= Flick Off =

Advertising campaign against climate change in Canada

FLICK OFF is a Canadian advertising campaign launched by Key Gordon Communications. It is a movement to fight climate change by getting Canadians to use less energy.

Its sponsors include MuchMusic, Roots Canada, Environmental Defence Canada and the Government of Ontario. Some view this program as a continuation of the scrapped program One-Tonne Challenge.

The motivation for the campaign is both to reduce energy consumption for its own sake and also with the aim of reducing carbon emissions to combat global warming.

The website associated with the campaign is aimed at young Canadians. The website contains educational material about causes and consequences of global warming and strategies for reducing carbon emissions, and includes a "carbon calculator" called One Less Tonne to measure individual carbon dioxide emissions.

The website was launched by British entrepreneur Richard Branson and Ontario Environment Minister Laurel Broten in Toronto on April 25, 2007.

According to the official website, the campaign is now in "hibernation".

== Choice of name ==
The ambiguity between "flick off" and "fuck off" is reflected in the items for sale as part of the campaign, and in the website which features phrases like "are we flicked?". The power symbol may also represent a raised middle finger.
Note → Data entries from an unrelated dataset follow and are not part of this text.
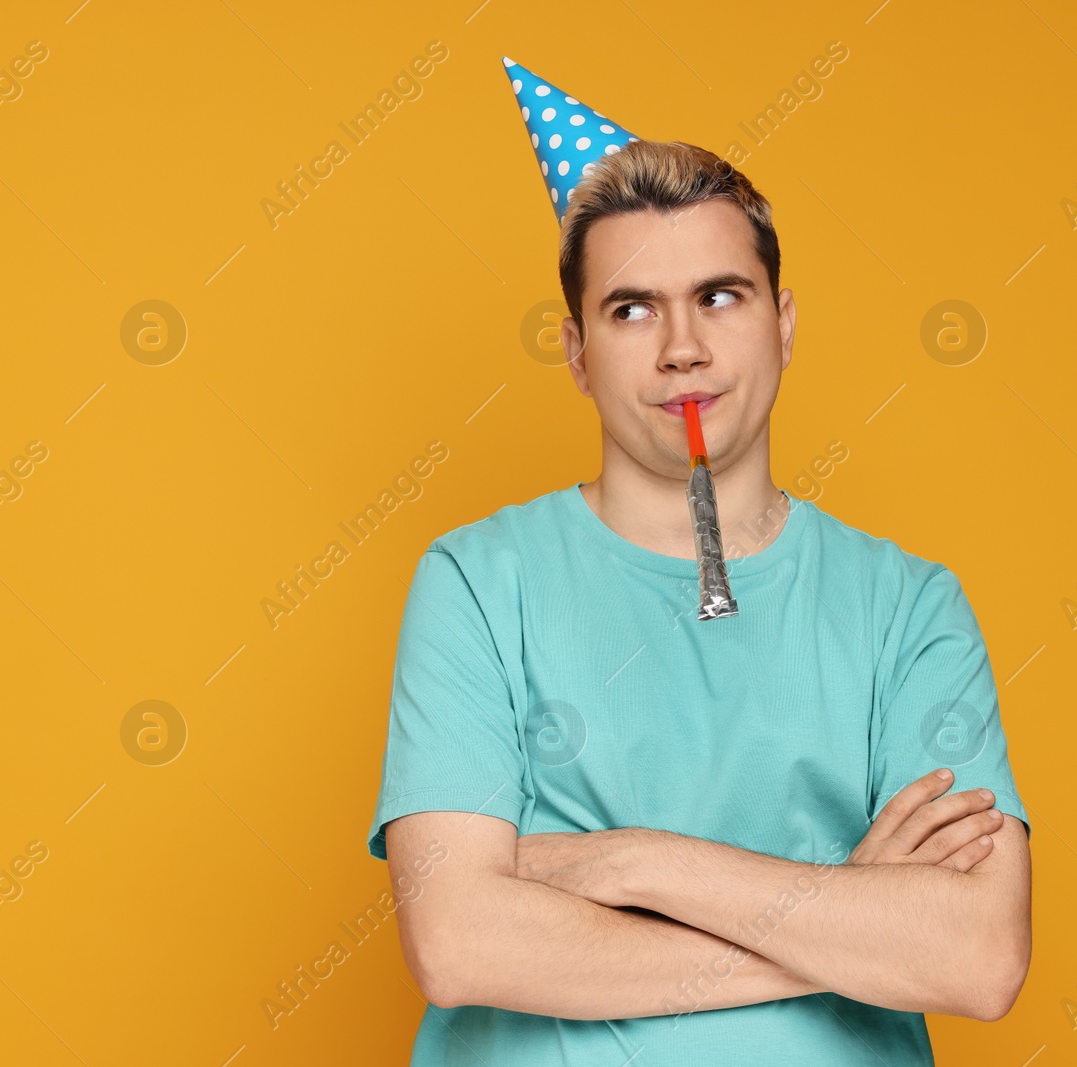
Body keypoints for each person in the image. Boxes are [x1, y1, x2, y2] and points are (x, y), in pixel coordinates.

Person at [364, 132, 1031, 1065]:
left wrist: (631, 862)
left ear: (784, 324)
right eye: (633, 309)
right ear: (578, 352)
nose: (683, 348)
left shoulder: (910, 607)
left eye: (720, 297)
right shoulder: (477, 582)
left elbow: (977, 954)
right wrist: (839, 915)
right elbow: (460, 942)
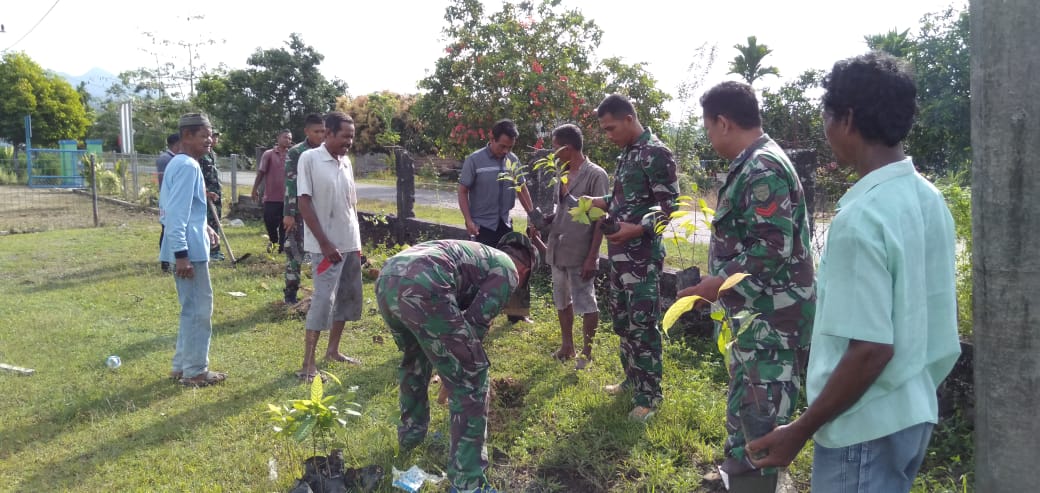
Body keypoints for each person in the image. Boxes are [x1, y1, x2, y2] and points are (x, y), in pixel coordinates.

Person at [746, 52, 960, 493]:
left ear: (846, 119)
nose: (825, 133)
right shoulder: (928, 199)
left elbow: (871, 350)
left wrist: (799, 430)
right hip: (913, 410)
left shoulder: (862, 217)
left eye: (826, 117)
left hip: (863, 425)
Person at [682, 80, 816, 491]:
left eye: (707, 128)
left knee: (763, 412)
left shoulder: (762, 168)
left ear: (723, 122)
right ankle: (737, 475)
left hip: (775, 317)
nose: (709, 137)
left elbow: (772, 248)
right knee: (748, 399)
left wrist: (716, 284)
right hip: (758, 316)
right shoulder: (754, 162)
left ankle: (755, 483)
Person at [376, 233, 537, 493]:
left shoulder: (480, 254)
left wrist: (448, 363)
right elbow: (475, 325)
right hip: (425, 283)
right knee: (472, 376)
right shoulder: (508, 270)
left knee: (414, 363)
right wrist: (454, 374)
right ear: (525, 270)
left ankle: (410, 438)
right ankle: (468, 483)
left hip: (388, 277)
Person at [585, 94, 679, 421]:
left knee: (643, 325)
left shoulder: (657, 153)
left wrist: (636, 230)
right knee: (623, 322)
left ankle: (649, 397)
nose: (608, 135)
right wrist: (599, 200)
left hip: (641, 257)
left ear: (629, 118)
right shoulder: (628, 154)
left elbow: (670, 208)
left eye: (611, 128)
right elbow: (624, 196)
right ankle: (632, 380)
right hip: (619, 256)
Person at [532, 124, 608, 370]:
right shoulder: (562, 174)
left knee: (586, 302)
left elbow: (600, 219)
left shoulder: (596, 175)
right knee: (562, 300)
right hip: (558, 247)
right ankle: (567, 346)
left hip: (580, 250)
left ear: (568, 147)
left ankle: (586, 353)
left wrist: (592, 256)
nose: (553, 153)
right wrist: (545, 222)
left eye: (555, 147)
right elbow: (561, 209)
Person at [158, 113, 226, 387]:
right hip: (189, 254)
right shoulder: (187, 166)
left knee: (190, 310)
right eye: (204, 136)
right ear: (187, 136)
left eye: (210, 135)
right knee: (199, 311)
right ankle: (196, 371)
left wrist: (204, 227)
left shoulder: (180, 163)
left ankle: (180, 366)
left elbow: (184, 211)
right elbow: (174, 215)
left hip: (188, 245)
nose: (210, 141)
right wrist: (182, 254)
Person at [295, 111, 363, 382]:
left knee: (347, 299)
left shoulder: (346, 162)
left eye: (352, 137)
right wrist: (324, 243)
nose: (349, 141)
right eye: (345, 136)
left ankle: (332, 351)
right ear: (329, 133)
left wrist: (357, 243)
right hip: (326, 246)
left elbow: (351, 205)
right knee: (323, 300)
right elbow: (304, 202)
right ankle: (307, 364)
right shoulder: (309, 158)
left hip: (350, 242)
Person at [457, 119, 535, 324]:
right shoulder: (474, 160)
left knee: (517, 266)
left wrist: (532, 215)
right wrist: (468, 220)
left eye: (510, 147)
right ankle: (479, 315)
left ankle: (516, 313)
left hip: (505, 223)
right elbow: (463, 190)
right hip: (482, 226)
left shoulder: (513, 160)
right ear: (491, 138)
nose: (505, 151)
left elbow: (522, 188)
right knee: (481, 272)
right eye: (502, 146)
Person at [283, 113, 326, 305]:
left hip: (323, 211)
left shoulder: (329, 151)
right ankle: (290, 294)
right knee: (295, 253)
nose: (321, 135)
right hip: (300, 212)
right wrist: (289, 214)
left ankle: (322, 294)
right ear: (307, 131)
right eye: (316, 131)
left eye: (324, 131)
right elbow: (291, 185)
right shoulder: (296, 152)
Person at [252, 128, 292, 254]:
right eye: (285, 137)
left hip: (287, 197)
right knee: (269, 220)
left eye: (290, 138)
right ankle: (273, 240)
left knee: (284, 223)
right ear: (278, 138)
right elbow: (261, 173)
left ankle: (281, 247)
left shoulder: (292, 155)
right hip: (271, 197)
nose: (288, 140)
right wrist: (254, 189)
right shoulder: (269, 154)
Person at [156, 133, 180, 273]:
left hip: (170, 199)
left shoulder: (171, 158)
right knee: (166, 230)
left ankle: (169, 261)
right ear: (176, 144)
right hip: (169, 200)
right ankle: (166, 263)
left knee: (168, 229)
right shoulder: (166, 159)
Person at [199, 130, 224, 261]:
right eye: (212, 136)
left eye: (216, 137)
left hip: (216, 194)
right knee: (208, 222)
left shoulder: (212, 154)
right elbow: (200, 177)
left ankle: (216, 249)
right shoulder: (201, 156)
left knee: (216, 222)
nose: (214, 139)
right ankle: (209, 251)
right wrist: (206, 192)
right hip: (206, 194)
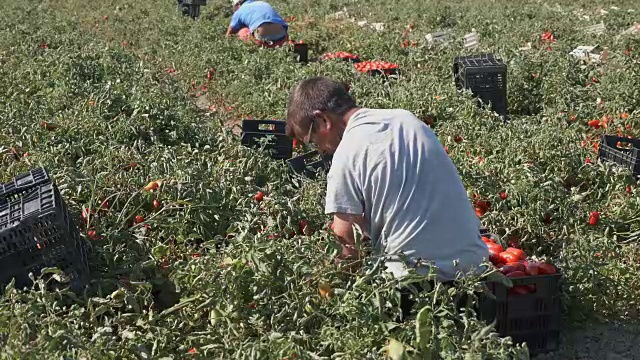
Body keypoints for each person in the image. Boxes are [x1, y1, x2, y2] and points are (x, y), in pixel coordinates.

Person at [284, 76, 490, 317]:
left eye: (311, 139)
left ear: (322, 119)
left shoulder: (346, 153)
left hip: (413, 285)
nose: (318, 149)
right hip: (476, 275)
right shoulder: (407, 119)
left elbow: (345, 243)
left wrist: (333, 291)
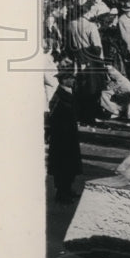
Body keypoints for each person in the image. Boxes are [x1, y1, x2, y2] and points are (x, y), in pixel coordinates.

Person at [47, 60, 83, 203]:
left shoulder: (67, 93)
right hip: (63, 138)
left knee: (69, 166)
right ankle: (62, 193)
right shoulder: (60, 97)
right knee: (63, 166)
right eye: (70, 78)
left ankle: (68, 189)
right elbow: (55, 118)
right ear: (64, 80)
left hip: (68, 136)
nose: (73, 80)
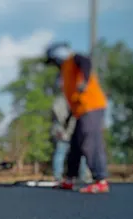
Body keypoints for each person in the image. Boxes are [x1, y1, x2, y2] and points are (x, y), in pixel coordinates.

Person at [44, 42, 110, 193]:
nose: (54, 65)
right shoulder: (65, 70)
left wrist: (84, 82)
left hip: (91, 106)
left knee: (90, 141)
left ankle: (101, 180)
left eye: (54, 61)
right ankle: (69, 179)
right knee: (75, 145)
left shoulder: (73, 59)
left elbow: (85, 62)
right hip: (80, 111)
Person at [50, 94, 91, 184]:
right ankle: (58, 177)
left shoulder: (77, 100)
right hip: (62, 132)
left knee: (82, 154)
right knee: (60, 152)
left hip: (74, 132)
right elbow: (58, 115)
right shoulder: (61, 100)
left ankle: (84, 177)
The choice was criticized by several Ontario opposition politicians. Peter Kormos of the NDP said "It's silly, it's embarrassing, and clearly it's an ad agency that has a bunch of flickin' amateurs as employees." Ontario premier Dalton McGuinty responded that "if people want to take offence at something, don't take offence at the "flick off" campaign. Take offence at the fact that we are, as a species, raising the temperature on our planet." Toronto Sun lifestyle columnist and Burlington city council candidate Marianne Meed Ward responded that the debate over words was the privilege of the rich and pampered.